### The task
Each record should be given again exactly as it appears, with no image included.

Saved data entries
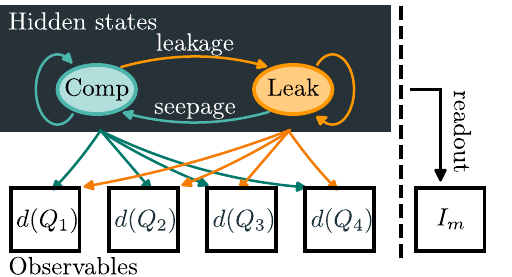
Fig. 4 Schematic representation of an HMM for leakage detec- tion. For both ancilla and data qubits only two hidden states are considered, corresponding to the qubit being either in the computational (teal) or leakage subspace (orange). Transitions between these states occur each QEC cycle, depending on the leakage and seepage probabilities. The state-dependent observa- bles are the defects d Q ð Þ on the neighboring stabilizers. For ancilla qubits, the in-phase component I m of the analog measurement is also used as an observable.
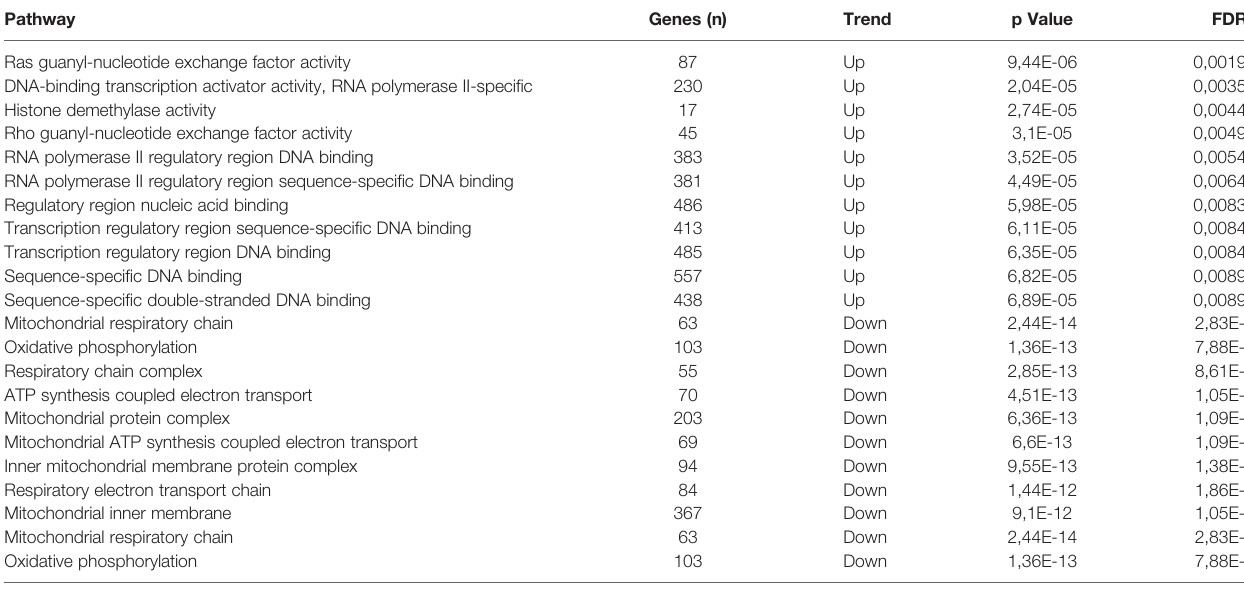
FDR, False discovery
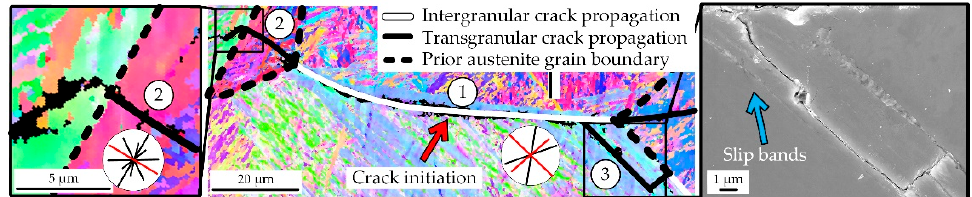
Figure 11. EBSD analysis with calculated {110} glide plane traces (active glide traces marked in red) and SEM image of an NSP sample after 155,000 cycles at Δσ /2 = 680 MPa. The numbers in the EBSD analysis mark the breakpoints of the crack.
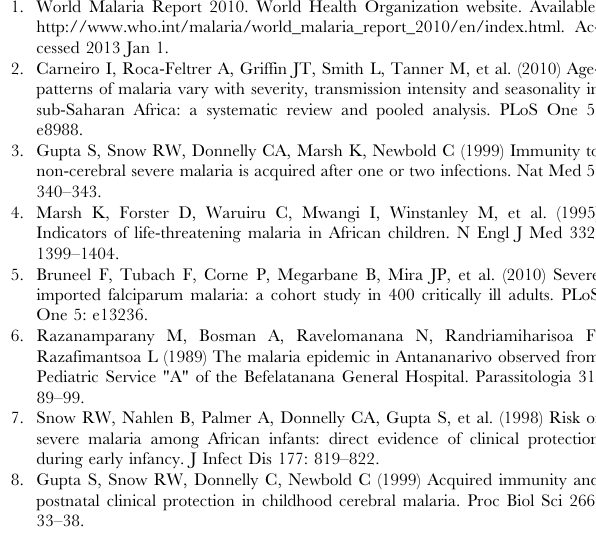
Figure S1 Distribution and mean age at admissions with severe malaria within the cohort during the study period 2002–2010. Severe malaria admissions were included up to 2010, i.e. 2 years after inclusions ended. (TIF) Figure S2 Distribution of alleles of A) FC27 types and B) IC types in admissions and three-monthly visits. The y- axes determine the number of alleles of the same fragment length at base pair precision. (TIF) File S1 Additional information of msp2 genotyping profiles and allele frequencies in visits and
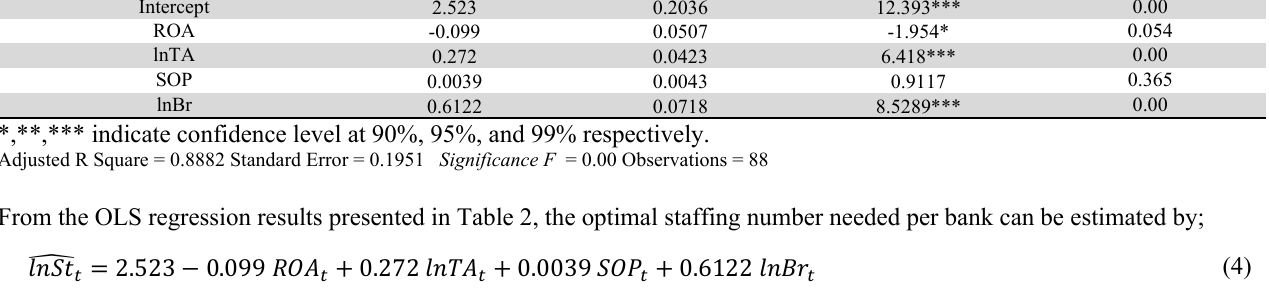
OLS Panel Regression Output Coefficients Standard Error t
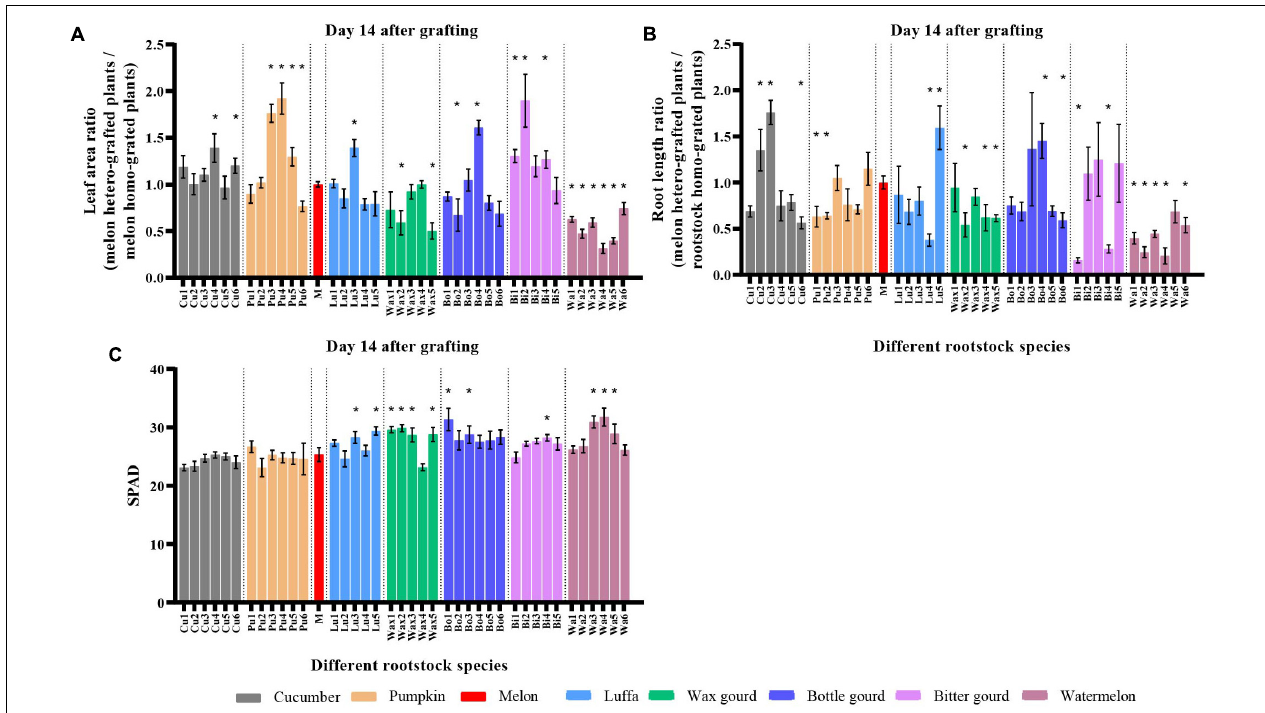
FIGURE 4 | Leaf area, root length, and SPAD of melon grafted onto eight Cucurbitaceae rootstocks on day 14 after grafting. Leaf area ratio ( A , melon hetero-grafted plants/melon homo-grafted plants), root length ratio ( B , melon hetero-grafted plants/rootstock homo-grafted plants), and SPAD ( C , relative chlorophyll value) of melon cv. ‘Akekekouqi’ grafted onto cucumber (Cu1–Cu6), pumpkin (Pu1–Pu6), melon (M), luffa (Lu1–Lu5), wax gourd (Wax1–Wax5), bottle gourd (Bo1–Bo6), bitter gourd (Bi1–Bi5), and watermelon (Wa1–Wa6). Asterisks indicate a significant difference between melon or rootstock homo-grafted plants and hetero-grafted plants using Student’s t -test ( p <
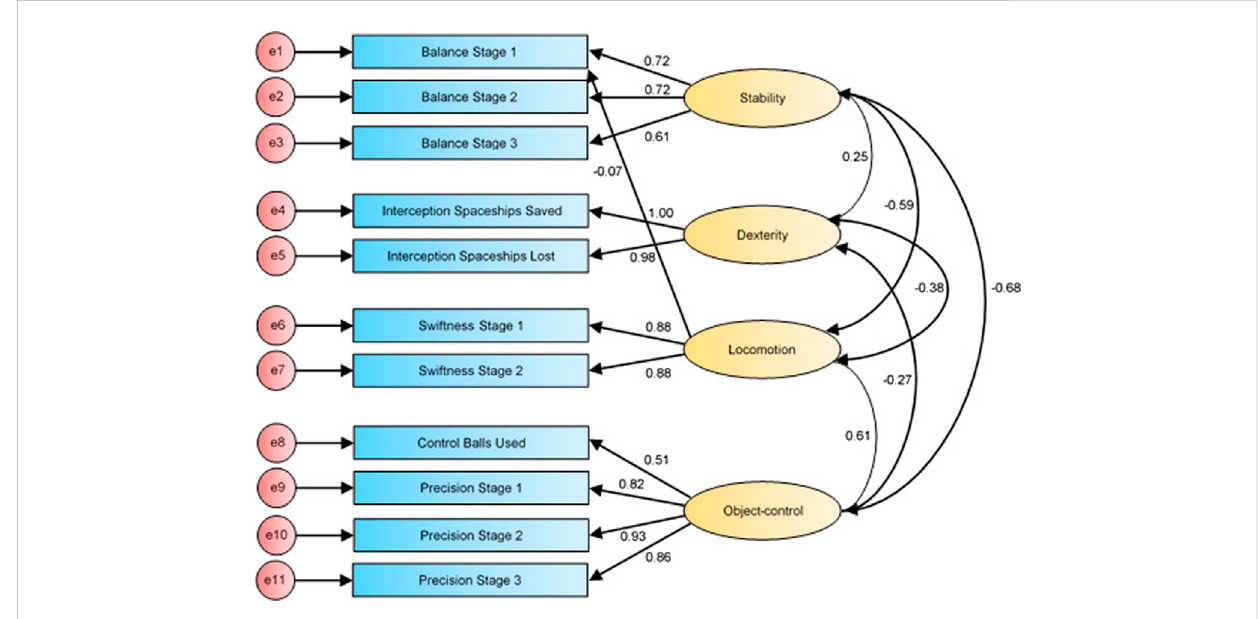
FIGURE 1 First-order factor structure of the GMCA (initial fi t; Model 1).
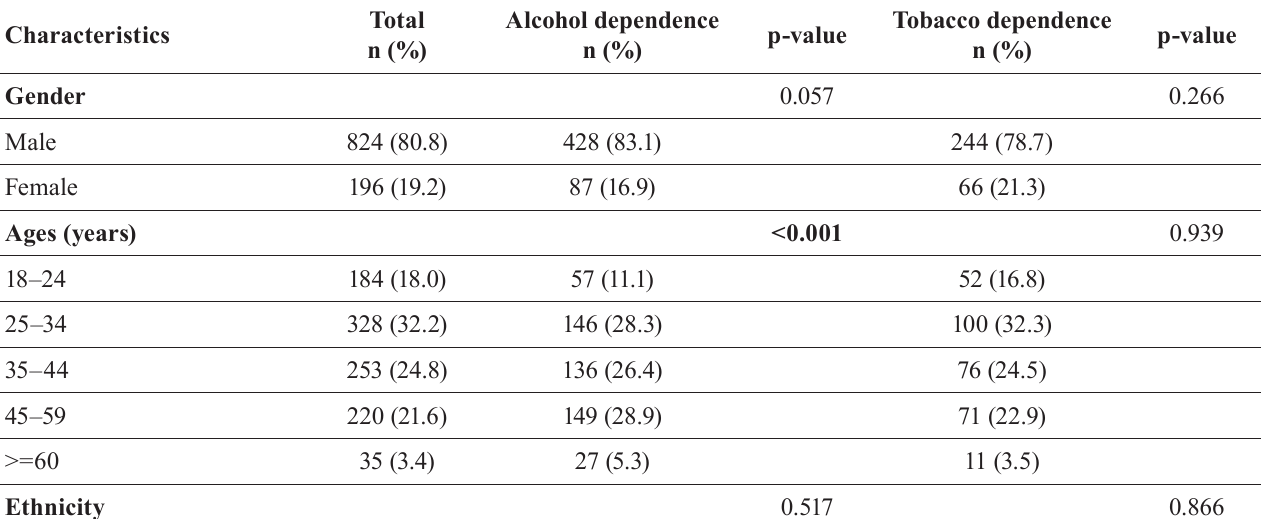
TABLE I - C haracteristics of surveyed subjects regarding alcohol and tobacco dependence and its association with demographic and clinical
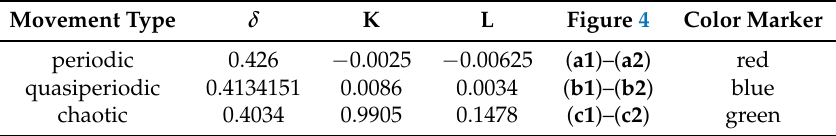
Figure 4. IHCOM Equation (11) with ∆ = 1: time histories (( a1 ),( b1 ),( c1 )), PSD (( a2 ),( b2 ),( c2 )), and translation variables plot in p − q plane (( a3 ),( b3 ),( c3 )) for periodic ( a ), quasiperiodic ( b ), chaotic ( c ) movement for parameters δ given in Table 2; ( d ) aggregated density plots for all three cases with color inherited. Table 2. Summarized parameters and outputs of Figure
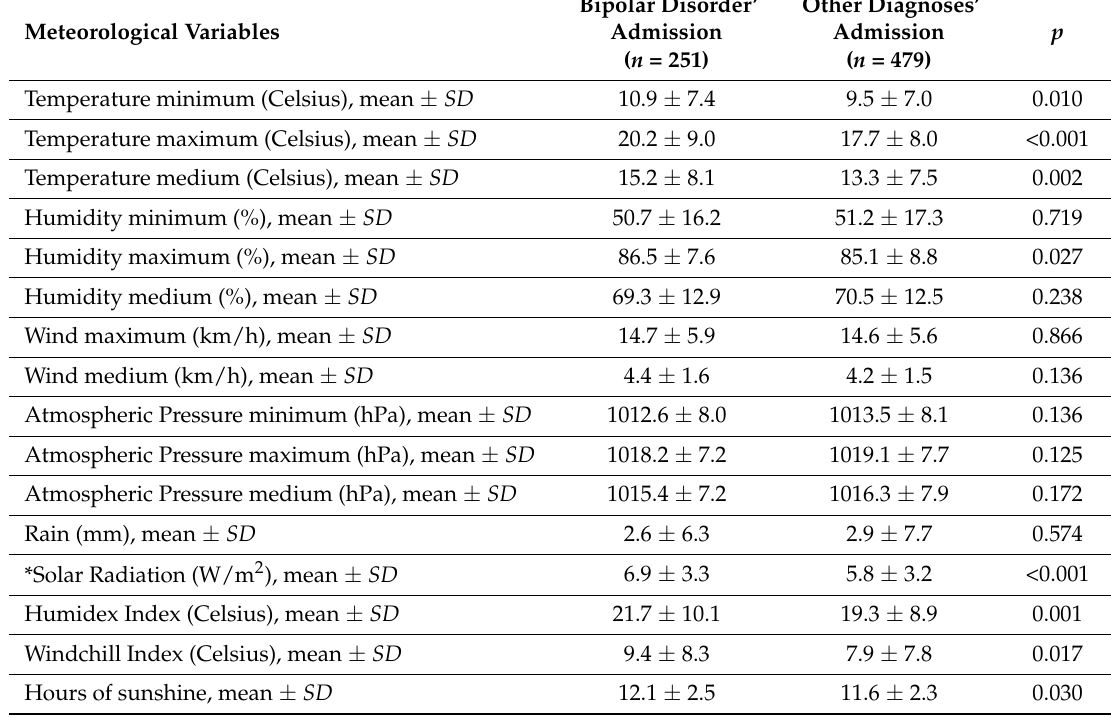
Table 2. Difference on meteorological variables in terms of admission in an emergency psychiatric ward between bipolar disorder (BD) and other diagnosis.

### Output below
Fig. 4 Schematic representation of an HMM for leakage detec- tion. For both ancilla and data qubits only two hidden states are considered, corresponding to the qubit being either in the computational (teal) or leakage subspace (orange). Transitions between these states occur each QEC cycle, depending on the leakage and seepage probabilities. The state-dependent observa- bles are the defects d Q ð Þ on the neighboring stabilizers. For ancilla qubits, the in-phase component I m of the analog measurement is also used as an observable.
FDR, False discovery
Figure 11. EBSD analysis with calculated {110} glide plane traces (active glide traces marked in red) and SEM image of an NSP sample after 155,000 cycles at Δσ /2 = 680 MPa. The numbers in the EBSD analysis mark the breakpoints of the crack.
Figure S1 Distribution and mean age at admissions with severe malaria within the cohort during the study period 2002–2010. Severe malaria admissions were included up to 2010, i.e. 2 years after inclusions ended. (TIF) Figure S2 Distribution of alleles of A) FC27 types and B) IC types in admissions and three-monthly visits. The y- axes determine the number of alleles of the same fragment length at base pair precision. (TIF) File S1 Additional information of msp2 genotyping profiles and allele frequencies in visits and
OLS Panel Regression Output Coefficients Standard Error t
FIGURE 4 | Leaf area, root length, and SPAD of melon grafted onto eight Cucurbitaceae rootstocks on day 14 after grafting. Leaf area ratio ( A , melon hetero-grafted plants/melon homo-grafted plants), root length ratio ( B , melon hetero-grafted plants/rootstock homo-grafted plants), and SPAD ( C , relative chlorophyll value) of melon cv. ‘Akekekouqi’ grafted onto cucumber (Cu1–Cu6), pumpkin (Pu1–Pu6), melon (M), luffa (Lu1–Lu5), wax gourd (Wax1–Wax5), bottle gourd (Bo1–Bo6), bitter gourd (Bi1–Bi5), and watermelon (Wa1–Wa6). Asterisks indicate a significant difference between melon or rootstock homo-grafted plants and hetero-grafted plants using Student’s t -test ( p <
FIGURE 1 First-order factor structure of the GMCA (initial fi t; Model 1).
TABLE I - C haracteristics of surveyed subjects regarding alcohol and tobacco dependence and its association with demographic and clinical
Figure 4. IHCOM Equation (11) with ∆ = 1: time histories (( a1 ),( b1 ),( c1 )), PSD (( a2 ),( b2 ),( c2 )), and translation variables plot in p − q plane (( a3 ),( b3 ),( c3 )) for periodic ( a ), quasiperiodic ( b ), chaotic ( c ) movement for parameters δ given in Table 2; ( d ) aggregated density plots for all three cases with color inherited. Table 2. Summarized parameters and outputs of Figure
Table 2. Difference on meteorological variables in terms of admission in an emergency psychiatric ward between bipolar disorder (BD) and other diagnosis.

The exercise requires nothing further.